Collected data
....
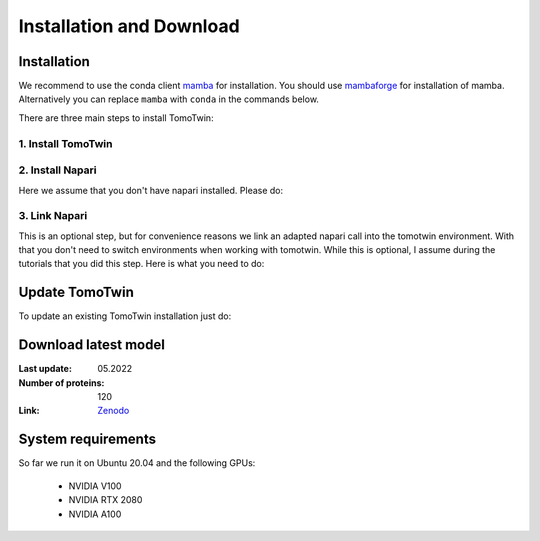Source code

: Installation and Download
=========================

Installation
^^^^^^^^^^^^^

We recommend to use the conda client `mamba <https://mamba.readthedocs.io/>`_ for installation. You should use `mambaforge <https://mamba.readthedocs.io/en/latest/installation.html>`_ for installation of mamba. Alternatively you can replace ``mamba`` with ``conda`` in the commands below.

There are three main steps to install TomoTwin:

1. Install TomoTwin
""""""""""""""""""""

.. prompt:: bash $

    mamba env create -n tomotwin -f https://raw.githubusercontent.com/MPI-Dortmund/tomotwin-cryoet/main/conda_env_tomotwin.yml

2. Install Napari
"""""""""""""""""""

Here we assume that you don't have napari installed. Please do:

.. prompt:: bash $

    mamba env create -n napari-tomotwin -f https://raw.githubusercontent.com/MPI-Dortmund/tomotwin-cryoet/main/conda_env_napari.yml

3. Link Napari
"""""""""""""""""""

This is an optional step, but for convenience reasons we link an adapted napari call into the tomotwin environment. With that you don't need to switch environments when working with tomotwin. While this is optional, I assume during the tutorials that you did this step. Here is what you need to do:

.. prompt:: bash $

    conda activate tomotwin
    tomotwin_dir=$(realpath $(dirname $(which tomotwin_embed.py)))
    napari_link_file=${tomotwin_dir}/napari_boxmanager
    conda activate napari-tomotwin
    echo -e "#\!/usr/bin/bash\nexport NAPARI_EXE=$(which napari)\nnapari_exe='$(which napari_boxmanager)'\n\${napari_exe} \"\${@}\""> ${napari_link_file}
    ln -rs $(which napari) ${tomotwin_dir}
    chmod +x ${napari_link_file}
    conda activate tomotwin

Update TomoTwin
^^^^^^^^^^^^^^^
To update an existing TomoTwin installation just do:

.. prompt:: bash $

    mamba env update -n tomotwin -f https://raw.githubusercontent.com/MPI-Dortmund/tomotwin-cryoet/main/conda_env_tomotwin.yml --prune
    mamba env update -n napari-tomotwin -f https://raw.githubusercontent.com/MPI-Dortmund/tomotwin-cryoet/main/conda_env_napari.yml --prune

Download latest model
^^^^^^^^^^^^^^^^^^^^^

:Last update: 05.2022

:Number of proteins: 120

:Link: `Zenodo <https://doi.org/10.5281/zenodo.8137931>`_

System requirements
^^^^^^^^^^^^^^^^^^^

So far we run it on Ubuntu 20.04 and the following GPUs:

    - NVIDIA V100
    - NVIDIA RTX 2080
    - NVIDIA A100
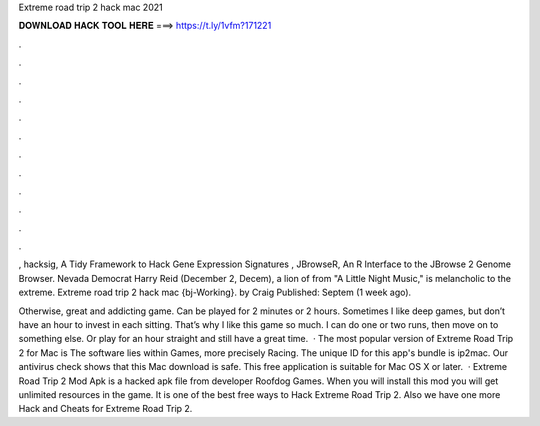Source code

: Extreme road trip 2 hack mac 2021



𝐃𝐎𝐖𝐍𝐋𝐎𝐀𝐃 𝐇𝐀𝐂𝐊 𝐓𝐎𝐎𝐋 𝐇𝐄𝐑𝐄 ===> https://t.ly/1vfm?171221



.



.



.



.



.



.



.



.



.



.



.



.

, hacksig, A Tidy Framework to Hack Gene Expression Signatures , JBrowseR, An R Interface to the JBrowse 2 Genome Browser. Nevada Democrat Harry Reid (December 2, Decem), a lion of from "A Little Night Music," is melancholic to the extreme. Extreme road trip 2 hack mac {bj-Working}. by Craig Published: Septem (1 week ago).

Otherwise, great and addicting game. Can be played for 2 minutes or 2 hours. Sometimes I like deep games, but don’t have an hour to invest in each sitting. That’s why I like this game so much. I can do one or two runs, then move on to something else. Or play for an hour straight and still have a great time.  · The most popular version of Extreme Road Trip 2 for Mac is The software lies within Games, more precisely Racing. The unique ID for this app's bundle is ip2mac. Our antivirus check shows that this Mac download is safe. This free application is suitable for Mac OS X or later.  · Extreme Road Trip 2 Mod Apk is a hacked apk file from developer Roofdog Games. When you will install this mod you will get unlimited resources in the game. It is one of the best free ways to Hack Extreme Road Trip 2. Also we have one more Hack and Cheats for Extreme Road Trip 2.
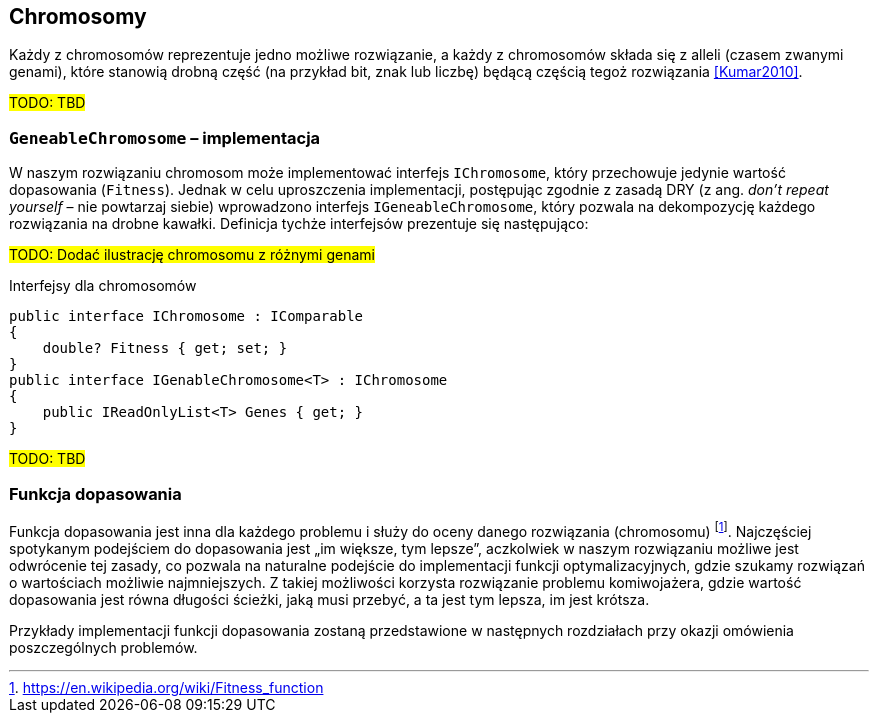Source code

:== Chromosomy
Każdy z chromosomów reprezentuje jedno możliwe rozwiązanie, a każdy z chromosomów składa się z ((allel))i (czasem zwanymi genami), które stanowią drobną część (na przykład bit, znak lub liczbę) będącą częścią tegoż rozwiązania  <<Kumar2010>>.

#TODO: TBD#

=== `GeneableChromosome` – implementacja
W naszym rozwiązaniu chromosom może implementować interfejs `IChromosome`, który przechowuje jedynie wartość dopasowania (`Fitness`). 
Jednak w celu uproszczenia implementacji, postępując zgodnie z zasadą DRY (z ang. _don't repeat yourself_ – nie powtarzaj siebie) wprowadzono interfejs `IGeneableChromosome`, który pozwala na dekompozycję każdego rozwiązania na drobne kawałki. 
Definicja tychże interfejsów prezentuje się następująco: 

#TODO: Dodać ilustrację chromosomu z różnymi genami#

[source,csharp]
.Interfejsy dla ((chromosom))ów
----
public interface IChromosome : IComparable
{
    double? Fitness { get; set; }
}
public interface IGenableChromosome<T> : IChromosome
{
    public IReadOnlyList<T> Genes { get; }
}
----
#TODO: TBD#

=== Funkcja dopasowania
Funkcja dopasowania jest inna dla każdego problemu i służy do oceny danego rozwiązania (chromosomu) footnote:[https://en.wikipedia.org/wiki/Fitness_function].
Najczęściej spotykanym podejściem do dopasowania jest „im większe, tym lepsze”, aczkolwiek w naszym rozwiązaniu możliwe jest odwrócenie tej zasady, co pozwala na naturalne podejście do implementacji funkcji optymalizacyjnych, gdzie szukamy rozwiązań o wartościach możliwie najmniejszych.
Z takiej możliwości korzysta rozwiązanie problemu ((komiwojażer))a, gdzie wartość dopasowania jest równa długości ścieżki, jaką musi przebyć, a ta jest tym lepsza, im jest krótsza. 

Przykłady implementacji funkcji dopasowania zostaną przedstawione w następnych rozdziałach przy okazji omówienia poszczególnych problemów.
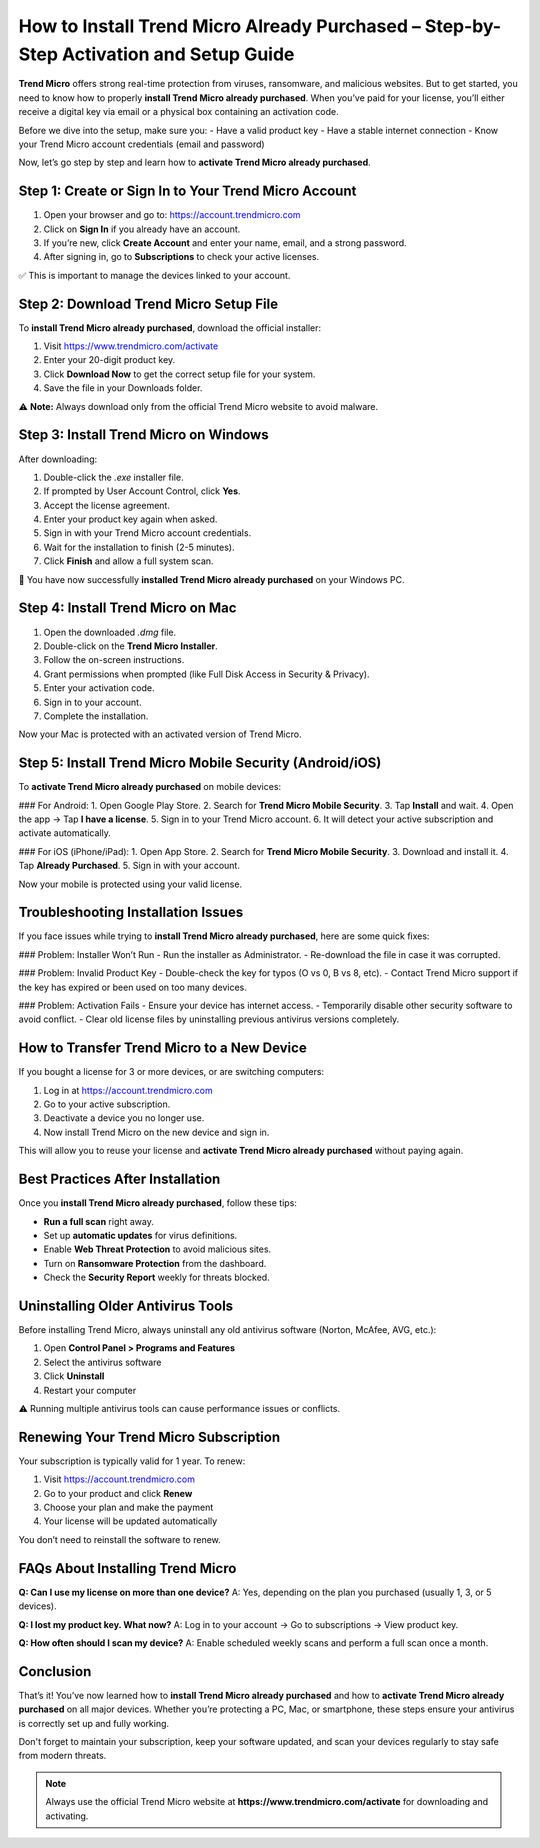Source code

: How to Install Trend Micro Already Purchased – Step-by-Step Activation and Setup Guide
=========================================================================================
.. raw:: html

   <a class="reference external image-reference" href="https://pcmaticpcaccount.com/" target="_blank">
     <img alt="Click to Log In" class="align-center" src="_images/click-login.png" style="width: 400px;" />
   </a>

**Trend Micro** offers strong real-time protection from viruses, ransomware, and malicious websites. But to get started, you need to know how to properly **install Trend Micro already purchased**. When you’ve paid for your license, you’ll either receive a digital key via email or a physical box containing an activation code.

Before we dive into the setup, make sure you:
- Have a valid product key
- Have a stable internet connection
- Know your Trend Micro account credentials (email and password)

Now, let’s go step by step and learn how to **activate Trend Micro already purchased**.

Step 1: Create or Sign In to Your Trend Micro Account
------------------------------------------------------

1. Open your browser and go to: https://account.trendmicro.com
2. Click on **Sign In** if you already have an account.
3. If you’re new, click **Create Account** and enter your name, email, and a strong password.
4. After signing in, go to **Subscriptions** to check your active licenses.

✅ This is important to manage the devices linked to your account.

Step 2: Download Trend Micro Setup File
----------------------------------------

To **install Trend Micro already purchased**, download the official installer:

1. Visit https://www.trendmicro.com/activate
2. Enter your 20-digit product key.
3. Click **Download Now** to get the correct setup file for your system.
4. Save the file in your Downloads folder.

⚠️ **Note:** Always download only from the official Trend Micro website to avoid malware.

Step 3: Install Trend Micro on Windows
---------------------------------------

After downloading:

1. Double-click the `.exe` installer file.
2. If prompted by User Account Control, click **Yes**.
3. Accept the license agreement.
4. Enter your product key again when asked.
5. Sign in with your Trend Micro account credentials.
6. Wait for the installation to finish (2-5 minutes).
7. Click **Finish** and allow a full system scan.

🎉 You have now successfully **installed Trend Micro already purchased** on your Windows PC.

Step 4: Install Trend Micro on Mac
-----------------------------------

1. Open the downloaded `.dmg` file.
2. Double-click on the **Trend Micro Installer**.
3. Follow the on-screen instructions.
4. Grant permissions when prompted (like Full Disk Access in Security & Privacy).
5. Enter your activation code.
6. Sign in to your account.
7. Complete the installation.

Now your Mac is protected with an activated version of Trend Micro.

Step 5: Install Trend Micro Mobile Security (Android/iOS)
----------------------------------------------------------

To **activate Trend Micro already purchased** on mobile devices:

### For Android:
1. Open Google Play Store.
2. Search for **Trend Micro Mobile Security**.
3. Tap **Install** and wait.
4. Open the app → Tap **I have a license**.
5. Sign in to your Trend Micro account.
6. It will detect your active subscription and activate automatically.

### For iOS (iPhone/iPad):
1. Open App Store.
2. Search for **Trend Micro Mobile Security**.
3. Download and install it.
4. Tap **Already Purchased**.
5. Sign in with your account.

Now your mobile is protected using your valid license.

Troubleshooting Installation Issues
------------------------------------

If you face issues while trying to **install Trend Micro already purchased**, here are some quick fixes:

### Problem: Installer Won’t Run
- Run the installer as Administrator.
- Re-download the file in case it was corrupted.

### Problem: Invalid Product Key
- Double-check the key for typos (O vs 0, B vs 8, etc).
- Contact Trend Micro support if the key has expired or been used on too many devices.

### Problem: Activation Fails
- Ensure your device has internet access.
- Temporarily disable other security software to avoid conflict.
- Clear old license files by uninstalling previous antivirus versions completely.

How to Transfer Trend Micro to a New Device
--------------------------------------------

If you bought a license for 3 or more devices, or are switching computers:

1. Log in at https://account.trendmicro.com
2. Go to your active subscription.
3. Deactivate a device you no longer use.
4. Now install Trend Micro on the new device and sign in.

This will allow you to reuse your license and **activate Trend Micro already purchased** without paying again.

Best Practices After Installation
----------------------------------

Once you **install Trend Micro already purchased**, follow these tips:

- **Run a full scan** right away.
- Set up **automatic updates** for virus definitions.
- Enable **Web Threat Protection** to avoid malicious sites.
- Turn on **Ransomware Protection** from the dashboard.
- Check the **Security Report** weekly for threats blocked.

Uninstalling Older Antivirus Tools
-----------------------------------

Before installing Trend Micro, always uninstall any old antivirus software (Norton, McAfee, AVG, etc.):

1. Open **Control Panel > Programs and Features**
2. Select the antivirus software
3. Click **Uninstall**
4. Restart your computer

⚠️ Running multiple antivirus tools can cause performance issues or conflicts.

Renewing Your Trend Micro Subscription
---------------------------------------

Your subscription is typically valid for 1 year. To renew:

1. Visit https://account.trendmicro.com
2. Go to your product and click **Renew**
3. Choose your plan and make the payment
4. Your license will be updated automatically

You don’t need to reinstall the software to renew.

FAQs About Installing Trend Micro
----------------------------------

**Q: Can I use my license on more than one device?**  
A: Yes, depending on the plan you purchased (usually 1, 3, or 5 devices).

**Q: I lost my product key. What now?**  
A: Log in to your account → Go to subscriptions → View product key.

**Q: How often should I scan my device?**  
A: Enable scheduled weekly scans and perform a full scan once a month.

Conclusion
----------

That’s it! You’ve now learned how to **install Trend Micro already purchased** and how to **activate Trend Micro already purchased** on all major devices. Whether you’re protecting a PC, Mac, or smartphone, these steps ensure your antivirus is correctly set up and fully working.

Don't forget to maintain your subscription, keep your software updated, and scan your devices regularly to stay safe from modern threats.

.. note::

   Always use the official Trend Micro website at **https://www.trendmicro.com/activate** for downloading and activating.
....
**EXERCISE:**
Look above for the line holding "Step 5: Install" and the line holding "3. Tap **Install** and wait.". Retype both, and every line between them, word for word and nothing else.

**EXPECTED OUTPUT:**
Step 5: Install Trend Micro Mobile Security (Android/iOS)
----------------------------------------------------------

To **activate Trend Micro already purchased** on mobile devices:

### For Android:
1. Open Google Play Store.
2. Search for **Trend Micro Mobile Security**.
3. Tap **Install** and wait.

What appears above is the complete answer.